I go back and open the door wider, and she’s sitting up in
bed, the sheet pulled tight over her knees. ‘Can you leave the hall light on?’ she asks. ‘I’m not very good in the dark.’
I sleep very badly, disturbed by noises that are part of the usual nocturnal soundscape: people arguing in the street, the double blip of car alarms being deactivated, the yowl of cats and, more distantly, foxes. My bedroom curtains slowly fill and empty with breaths of air. The harsh orange of the street lamps gradually gives way to a softer, pearlier light.
Finally, my neighbours’ days begin. I listen to the familiar sounds of sash windows being pushed open and the burble of radio phone-ins, the lunatic fanfare of Saturday cartoons.
When I go downstairs and peer into the sitting room, Polly is still asleep in the dimness. She is stretched out on her side, her long pale legs kicked free of the sheet, one hand under her flushed cheek. On the table, a light pulses on her mobile.

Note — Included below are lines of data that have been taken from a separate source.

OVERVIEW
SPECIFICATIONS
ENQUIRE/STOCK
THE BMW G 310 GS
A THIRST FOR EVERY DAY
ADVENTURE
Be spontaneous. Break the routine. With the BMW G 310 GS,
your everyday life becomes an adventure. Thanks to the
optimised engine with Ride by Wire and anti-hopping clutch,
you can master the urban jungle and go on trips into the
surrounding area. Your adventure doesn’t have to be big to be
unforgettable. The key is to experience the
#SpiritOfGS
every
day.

I’m eating toast at the kitchen counter when she comes in, yawning, still pink and dishevelled, expressing amazement and satisfaction that she doesn’t have more of a hangover. I push a cup of tea over to her as she checks her phone. It’s a message from Laurence.

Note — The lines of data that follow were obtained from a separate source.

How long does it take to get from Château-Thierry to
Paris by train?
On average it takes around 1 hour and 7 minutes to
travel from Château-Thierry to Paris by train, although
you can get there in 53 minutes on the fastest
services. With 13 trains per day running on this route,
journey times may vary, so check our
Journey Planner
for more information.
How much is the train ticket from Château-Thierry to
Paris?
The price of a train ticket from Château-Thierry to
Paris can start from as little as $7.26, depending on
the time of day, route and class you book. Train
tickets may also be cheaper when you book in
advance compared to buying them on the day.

‘He’s asking me to come over for lunch,’ she says, rubbing sleep out of her eyes with her palm. ‘It’s some sort of summit. Brilliant. Another bollocking.’ She sighs and slides on to the stool opposite me. Her bare toes – orange polish – grip the chrome bar like a chimp’s.
‘Well,’ I say. ‘Maybe this is an opportunity. Maybe you can use this to get a concession from him. Engineer things a little.’
She looks at me blankly.
‘Oh, come on,’ I say, impatiently. ‘You want to skip college and go off with Sam for a bit. He wants you to stick at the course. Can’t you meet in the middle somewhere?’
‘How would that work?’ she’s asking, aggrieved. ‘He’s made up his mind, and if I don’t do what he wants, he’ll stop my allowance.’
‘Right,’ I say. ‘But I’ve been thinking, what about if you managed to convince Tony Bamber, or whoever, that you needed a break from the course? Just temporarily – maybe for a year, or even just a term? I’m sure because of your circumstances they’d consider it. Compassionate leave, isn’t that what they call it? So you’d have a sort of sabbatical, which would allow you and Sam to go off and do your tour … and then you’d be able to go back to the course once you’d got the other thing out of your system.’